The crops are, as feared, drowned and rotting. I have some land in southern Scotland that I have been assured will produce some income this year, but it is painful to bring the profits from one merely to repair the lost ones of the other. Nothing for it though. At least there has not been disease (I shall now knock on some wood) in either the animals nor the people.
You would not believe what my sisters have been doing to me lately… No, I cannot say. It is too gruesome.
Please write to me again. I admit I thoroughly enjoyed envisioning you there at four in the morning, dressed in naught but a flimsy nightrail, your long, lovely brown hair loose about your shoulders and catching light from the grate, that frown of concentration across your forehead, your sweet lips pursed in thought. To think of such a vision was as a balmy breeze, a cool draft sent to me, your captive friend in Hades.
With hopes of a homecoming soon,
John.
She sat blushing over her plate, for he was not here and could not chide her for the crimson in her cheeks. A little flash of something that threatened to take away her breath came into her head, but it was firmly and rigidly pushed outside the scope of her interior vision. It was his way to make every situation into a provocative one, and she would only be a fool to do anything but laugh along with him, even in absentia.

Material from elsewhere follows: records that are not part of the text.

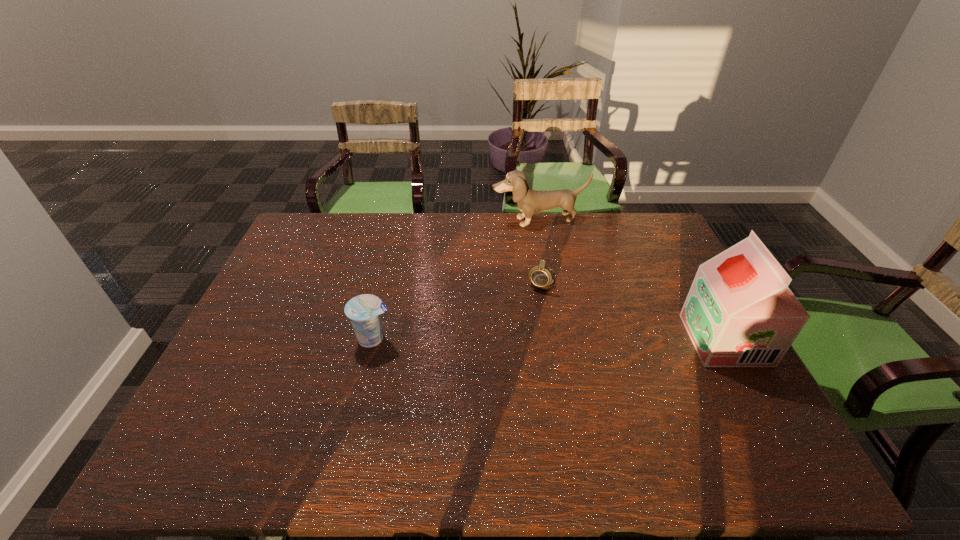
Locate an element on the screen. unoccupied position between the yogurt and the third nearest object is located at coordinates (457, 310).

The height and width of the screenshot is (540, 960). What are the coordinates of `free area in between the soya milk and the farthest object` in the screenshot? It's located at (632, 280).

Locate an element on the screen. free point between the compass and the soya milk is located at coordinates (633, 310).

This screenshot has height=540, width=960. In order to click on vacant space that's between the rightmost object and the farthest object in this screenshot , I will do `click(632, 280)`.

This screenshot has height=540, width=960. Find the location of `object that stands as the closest to the third shortest object`. object that stands as the closest to the third shortest object is located at coordinates (541, 277).

Where is `object that stands as the second closest to the third shortest object`? The image size is (960, 540). object that stands as the second closest to the third shortest object is located at coordinates (739, 312).

The image size is (960, 540). Find the location of `vacant space that satisfies the following two spatial constraints: 1. on the front side of the tallest object; 2. with the cap open on the leftmost object`. vacant space that satisfies the following two spatial constraints: 1. on the front side of the tallest object; 2. with the cap open on the leftmost object is located at coordinates (373, 340).

At what (x,y) coordinates should I click in order to perform the action: click on free space that satisfies the following two spatial constraints: 1. on the front side of the tallest object; 2. with the cap open on the yogurt. Please return your answer as a coordinate pair (x, y). Image resolution: width=960 pixels, height=540 pixels. Looking at the image, I should click on (373, 340).

Identify the location of free space in the image that satisfies the following two spatial constraints: 1. on the front side of the tallest object; 2. with the cap open on the farthest object. (561, 340).

Image resolution: width=960 pixels, height=540 pixels. Identify the location of free spot that satisfies the following two spatial constraints: 1. on the back side of the third nearest object; 2. on the right side of the puppy. (532, 220).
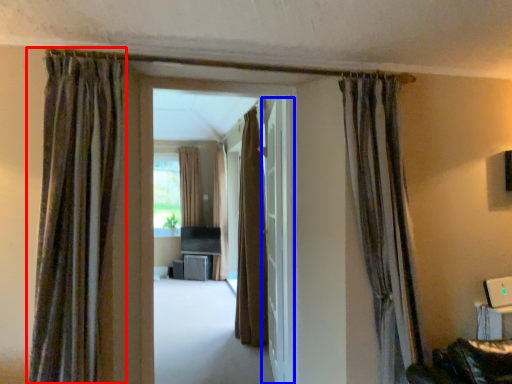
Question: Which object is closer to the camera taking this photo, curtain (highlighted by a red box) or door (highlighted by a blue box)?

Choices:
 (A) curtain
 (B) door

Answer: (A)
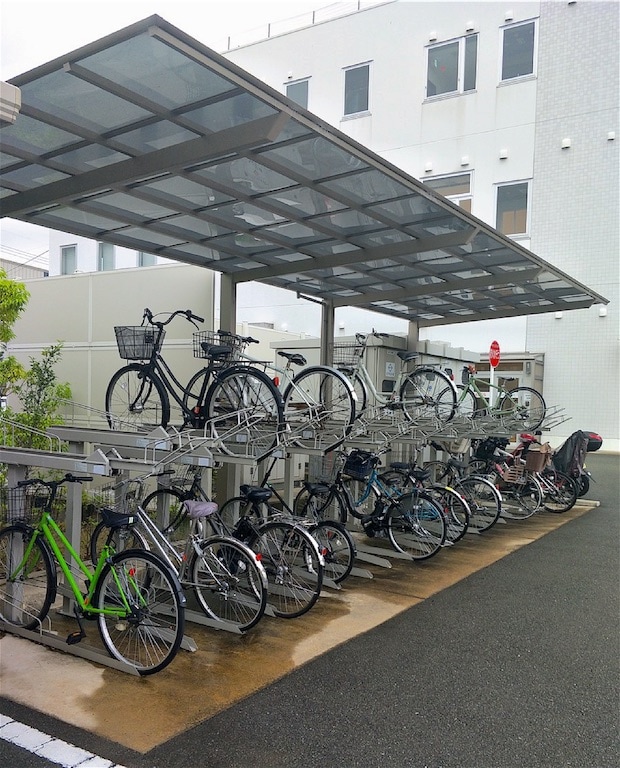
You are a GUI agent. You are given a task and a screenshot of the screen. Output one action in this format:
    pyautogui.click(x=<x>, y=<y>)
    Task: Click on the windows
    This screenshot has width=620, height=768.
    Given the screenshot: What is the action you would take?
    pyautogui.click(x=510, y=58), pyautogui.click(x=436, y=68), pyautogui.click(x=355, y=78), pyautogui.click(x=304, y=84), pyautogui.click(x=495, y=204), pyautogui.click(x=144, y=253), pyautogui.click(x=110, y=256), pyautogui.click(x=73, y=260)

When she went up to her room, she burned the now memorized letter. She told herself she did it so no one would ever come across it and misinterpret the harmless jests he made, but in truth she did so because she was silently afraid that she might be the one to do so.
***
Several evenings later, Mary turned to see the Baronet Stephens coming her way. She immediately turned and slipped between two couples, heading randomly in any direction opposite his own. Lord Stephens was not a man to be denied, however, for within fifteen minutes she found herself cornered.
“Lady Mary, how pleasant to see you tonight. I was hoping to beg a dance from you,” he said, a trifle breathlessly.
She gave him a weak smile before she murmured, “Of course.”
“Are you committed now?”
Alas, she was not. He beamed at her murmured reply. “Then it shall be mine. And the first after the midnight repast--?”
“We shall see.” She hoped her demurral sounded like flirtation, rather than putting off making a commitment to him.
“I will find you then,” he assured her.
He had the dance she’d been unable to deny him, and she kept her conversation shallow. She did not care for Lord Stephens. He was often overbearing, with a doggedness that he only sometimes bothered to cloak in seemliness. Next to John’s freshness, Lord Stephens suffered. He was the epitome of all that was stuffy yet imprudent, pompous yet lowering in their society. And even though it was quite true he was very plump of pocket, Mary knew for a certainty that this was one field from which she did not care to reap.
She liked him so little, in fact, that when the music began for the set after the late night meal, she tried to remain hidden behind the punch bowl and its attendant fronds and flowers, but his eye was too sharp for that. As he claimed her hand, she pretended to have forgotten. Just as the set was forming, she sent up a little prayer of gratitude that it was to be a country dance and not the too-intimate waltz.